How to buy Bitcoin and Ethereum in the UK

To successfully buy Bitcoin, it is essential to identify secure options. In the U.K., purchasing cryptocurrencies is legal, yet the government has warned of the risks associated with it.

Investors should take several steps to navigate the crypto landscape, including selecting the right crypto exchange or broker, setting up a secure wallet and making well-informed payments and orders.

This article outlines how to acquire Bitcoin (BTC) and Ether (ETH) in the U.K. while providing information on legal requirements, secure storage solutions, cryptocurrency exchanges and brokers to facilitate market navigation.

Is it legal to buy Bitcoin and Ether in the U.K.?

The legality of cryptocurrencies varies from one country to another; however, purchasing Bitcoin (BTC) and Ether (ETH) in the U.K. is completely legal, with a well-defined regulatory framework in place. HMRC (His Majesty’s Revenue and Customs) classifies cryptocurrencies as taxable assets, thus implying that any crypto transaction is subject to taxation.

When obtaining Bitcoin and Ether in the U.K., it is important to keep accurate records in order to comply with the tax regulations for both crypto gains and losses. It is also worth noting that cryptocurrencies are not recognized as legal tender in the U.K. like the British pound. This regulatory approach to digital assets helps to foster innovation and promote awareness of associated risks, creating a transparent, legal environment for buying, selling and holding Bitcoin and Ether.

In October 2023, the FCA (Financial Conduct Authority) extended its regulatory oversight to include crypto asset promotions in the U.K., emphasizing compliance with accurate information and risk warnings. Additionally, starting in September 2023, the Travel Rule mandates that U.K.-based crypto asset businesses must collect, verify and share information on transfers, which affects the pseudonymous nature of cryptocurrencies.

Despite industry engagement, some market players have exited the U.K., emphasizing the importance of following the rules and regulations when using exchanges to buy cryptocurrencies.

Secure wallet practices to safeguard Bitcoin and Ether holdings

Before investing in Bitcoin and Ether, it is essential to have a secure crypto wallet. Smaller amounts of tokens can be stored on an exchange account, but for larger amounts, a more secure storage solution is recommended. It is important to remember that keeping funds on an exchange means not having control over the keys, meaning that the coins are not owned by the investor.

→ ENTRIES SHOWN:
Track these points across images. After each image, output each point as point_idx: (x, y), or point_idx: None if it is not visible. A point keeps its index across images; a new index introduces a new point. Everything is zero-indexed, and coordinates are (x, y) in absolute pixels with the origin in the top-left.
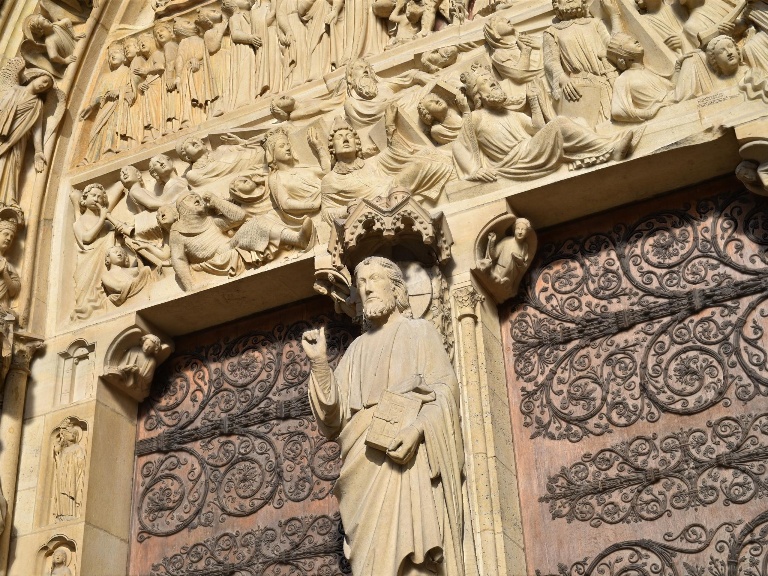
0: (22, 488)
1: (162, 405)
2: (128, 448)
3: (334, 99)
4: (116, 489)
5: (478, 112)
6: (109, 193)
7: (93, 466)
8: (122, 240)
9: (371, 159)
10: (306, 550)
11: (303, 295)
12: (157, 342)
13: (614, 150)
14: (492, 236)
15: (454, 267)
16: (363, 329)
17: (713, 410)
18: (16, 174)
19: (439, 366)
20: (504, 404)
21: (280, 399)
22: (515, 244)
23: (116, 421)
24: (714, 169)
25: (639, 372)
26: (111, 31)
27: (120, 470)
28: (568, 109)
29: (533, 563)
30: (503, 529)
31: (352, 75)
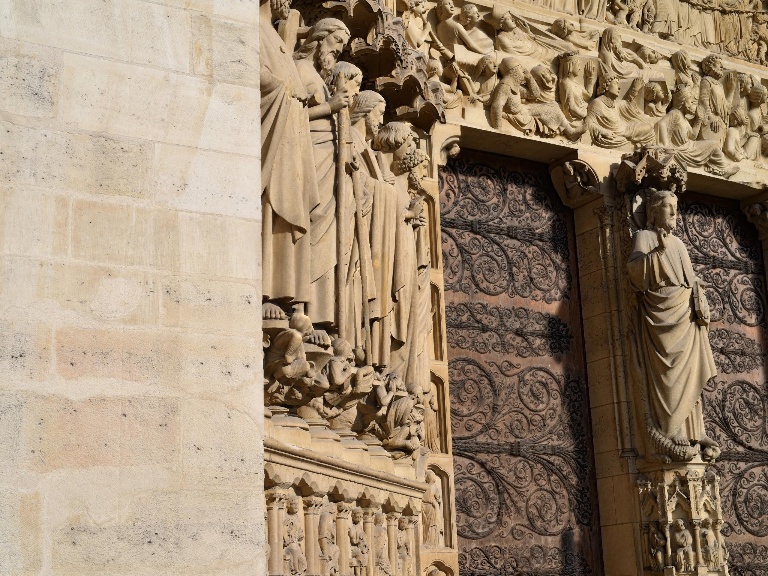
0: None
1: None
2: None
3: None
4: None
5: None
6: None
7: None
8: None
9: None
10: (532, 331)
11: (530, 157)
12: None
13: (727, 172)
14: None
15: None
16: (630, 222)
17: (719, 323)
18: None
19: None
20: None
21: (508, 222)
22: None
23: None
24: None
25: None
26: None
27: None
28: (709, 134)
29: None
30: None
31: (614, 38)
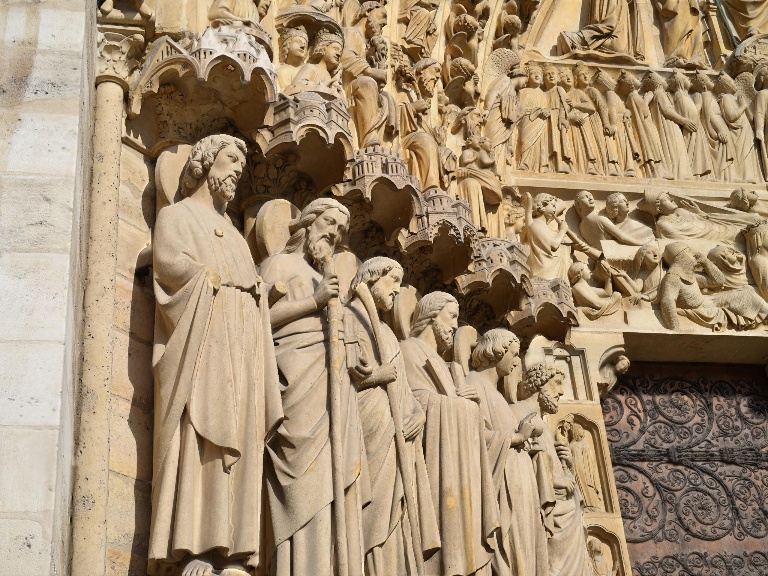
0: None
1: None
2: None
3: None
4: None
5: None
6: None
7: None
8: (573, 256)
9: None
10: None
11: (735, 360)
12: None
13: None
14: None
15: None
16: None
17: None
18: None
19: None
20: None
21: (719, 444)
22: None
23: None
24: None
25: None
26: (526, 49)
27: None
28: None
29: None
30: None
31: None
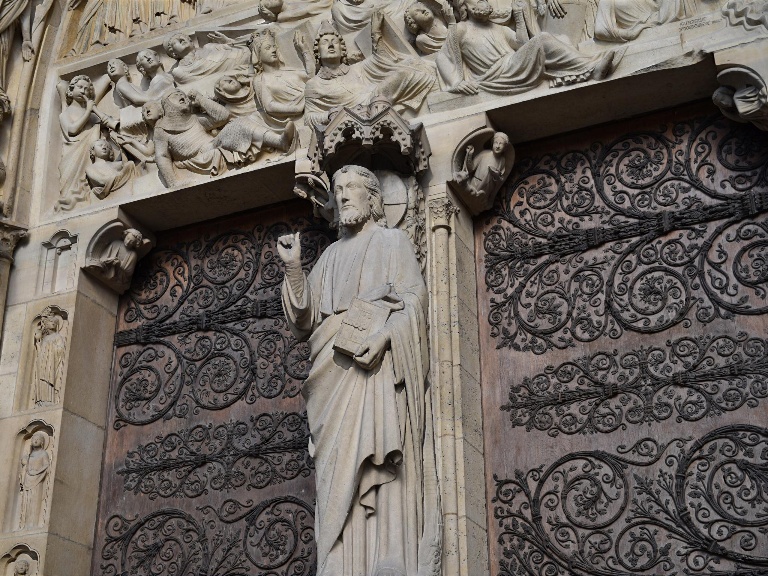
0: (3, 373)
1: (142, 298)
2: (107, 338)
3: (322, 2)
4: (94, 378)
5: (463, 24)
6: (96, 85)
7: (72, 355)
8: (107, 133)
9: (356, 65)
10: (275, 445)
11: (284, 197)
12: (139, 237)
13: (595, 69)
14: (470, 149)
15: (431, 178)
16: (339, 235)
17: (673, 330)
18: (3, 62)
19: (409, 276)
20: (473, 314)
21: (257, 298)
22: (492, 158)
23: (96, 312)
24: (692, 93)
25: (605, 289)
26: None
27: (99, 360)
28: (552, 25)
29: (491, 468)
30: (463, 435)
31: None
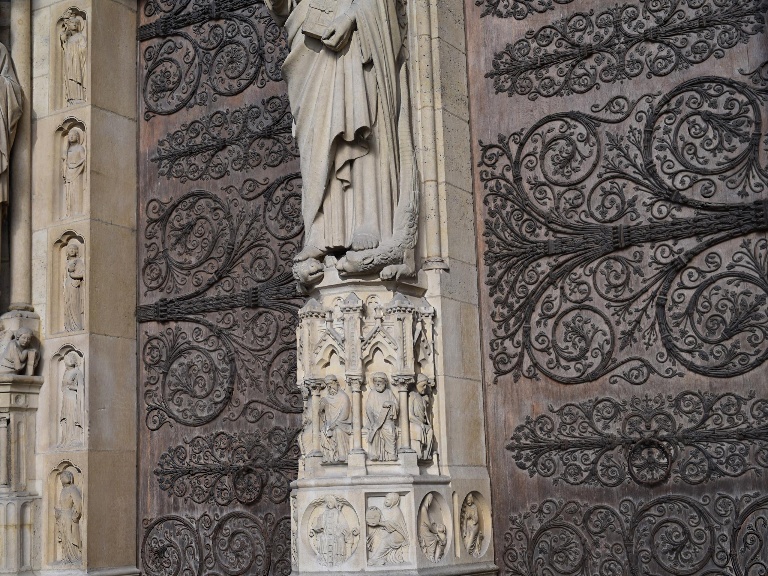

→ CHALLENGES:
1 – According to the passage on buying Bitcoin and Ether in the UK, how does HMRC classify cryptocurrencies?
2 – Carry on the passage on buying Bitcoin and Ether in the UK from its last sentence.
The items aren't needed for anything here.

→ RESULTS OF THE TASKS:
1 – As taxable assets.

2 –
Bitcoin wallets, such as hardware, software and paper wallets, are used to securely store Bitcoin, while Ethereum wallets act as secure repositories for ETH, allowing for control of assets and facilitating transactions.

Cryptocurrency users rely on Bitcoin and Ether wallets to protect and control their digital assets, with the private keys necessary for accessing the wallet’s address and authorizing transactions being of utmost importance.

In order to reduce risk, an investor can increase security by transferring their cryptocurrency from an exchange’s default wallet to their own cold wallet, which is not online and thus less vulnerable to hacking.

It is important to note that these wallets do not store the investor’s cryptocurrencies directly; instead, they store the private keys necessary for accessing the wallet’s address and authorizing transactions. Losing these digital keys means the loss of access to Bitcoin and Ether holdings.

Buying Bitcoin and Ether in the U.K. through crypto exchanges

Investors must select a broker or cryptocurrency exchange prior to purchasing cryptocurrencies. Although both provide cryptocurrency purchases in the U.K., it’s important to note some key differences between them. With the increasing risk of hacks in the cryptocurrency space, choosing the best cryptocurrency exchange or broker can be a difficult process, with security being the main priority.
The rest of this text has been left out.